**EXERCISE OBJECTIVE**
Transcribe each entry exactly, without pictures.

**RECORDS**

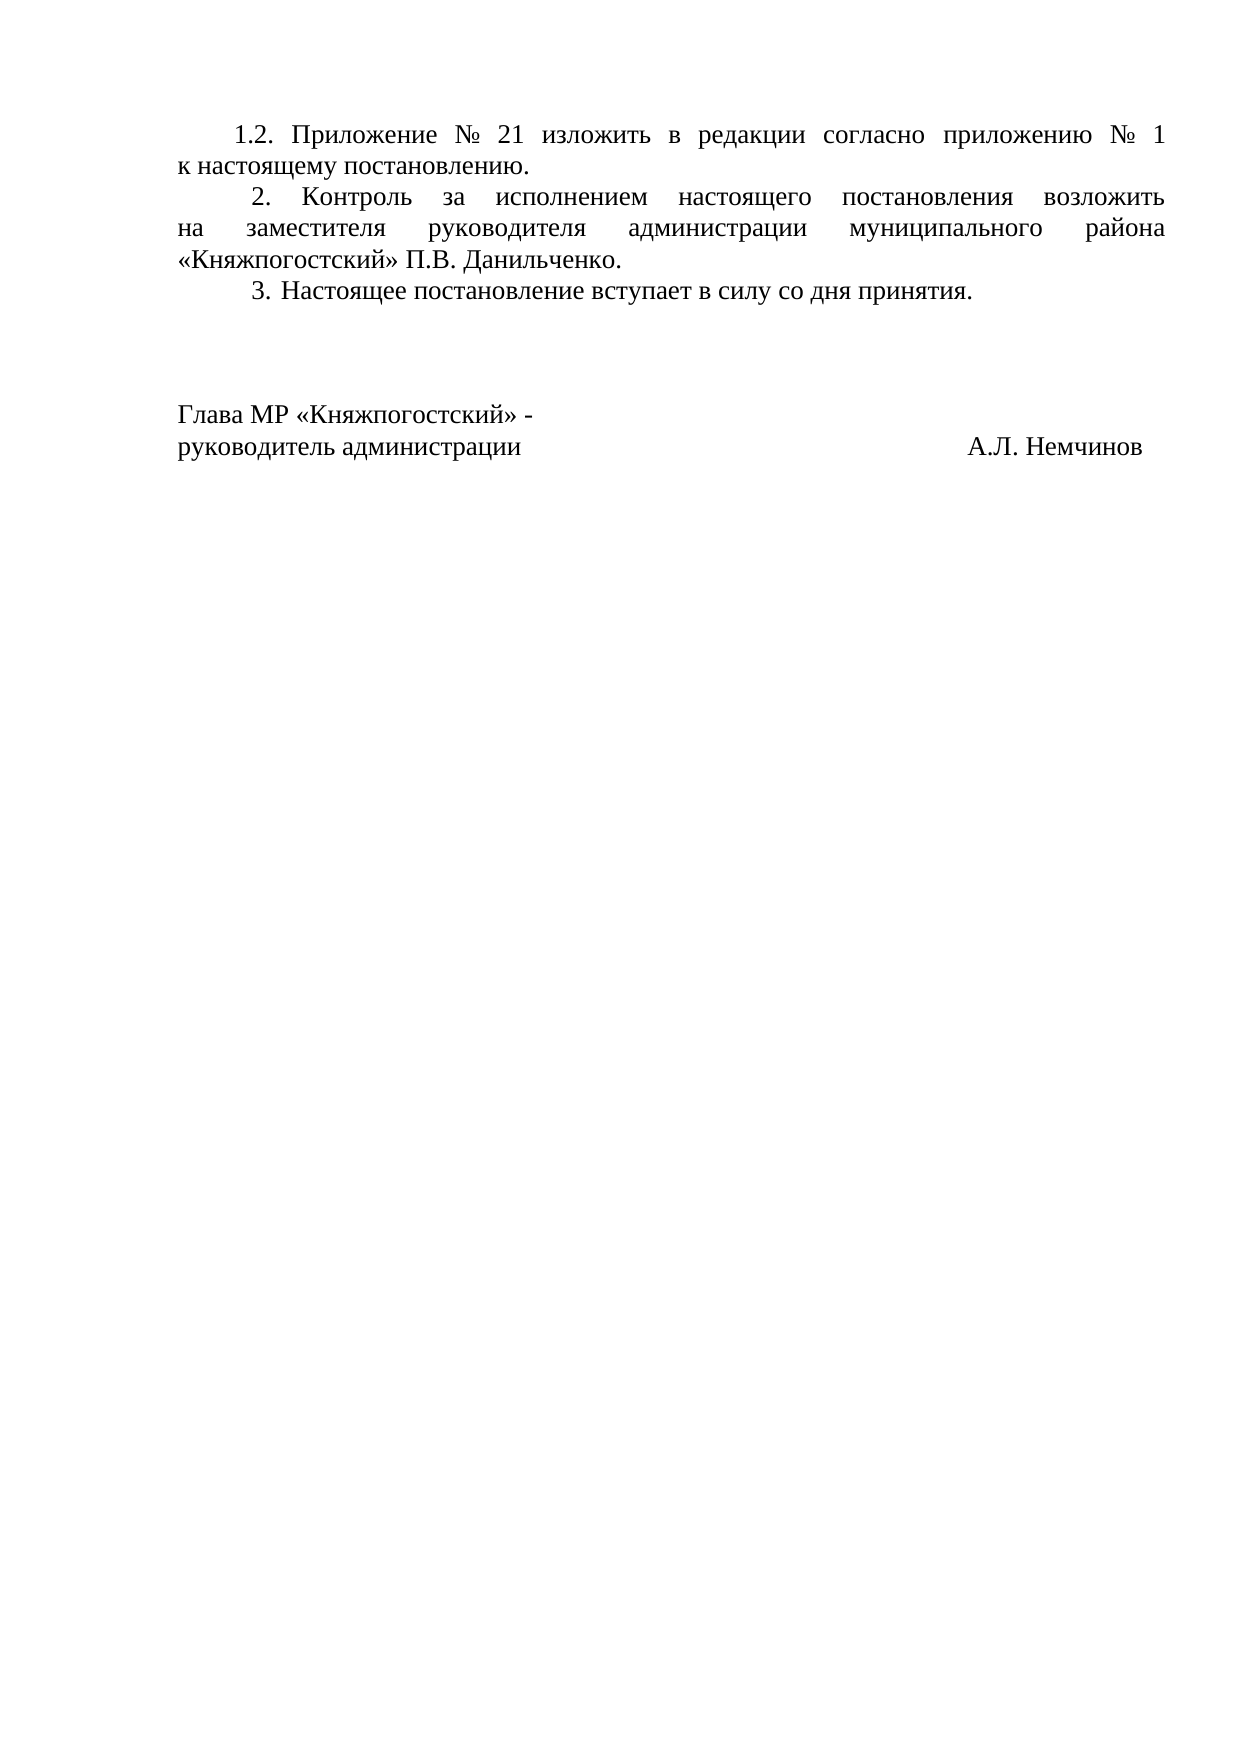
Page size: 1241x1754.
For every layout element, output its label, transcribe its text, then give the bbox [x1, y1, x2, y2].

text 1.2. Приложение № 21 изложить в редакции согласно приложению № 1 к настоящему постановлению. [177, 118, 1166, 180]
text Глава МР «Княжпогостский» - [177, 398, 1166, 429]
text руководитель администрации А.Л. Немчинов [177, 429, 1166, 461]
text 2. Контроль за исполнением настоящего постановления возложить на заместителя руководителя администрации муниципального района «Княжпогостский» П.В. Данильченко. [177, 180, 1166, 274]
text 3. Настоящее постановление вступает в силу со дня принятия. [177, 274, 1166, 305]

**SOLUTION**
Page size: 1241x1754.
For every layout element, output its label, transcribe its text, then give the bbox [x1, y1, x2, y2].

text 1.2. Приложение № 21 изложить в редакции согласно приложению № 1 к настоящему постановлению. [177, 118, 1166, 180]
text Глава МР «Княжпогостский» - [177, 398, 1166, 429]
text руководитель администрации А.Л. Немчинов [177, 429, 1166, 461]
text 2. Контроль за исполнением настоящего постановления возложить на заместителя руководителя администрации муниципального района «Княжпогостский» П.В. Данильченко. [177, 180, 1166, 274]
text 3. Настоящее постановление вступает в силу со дня принятия. [177, 274, 1166, 305]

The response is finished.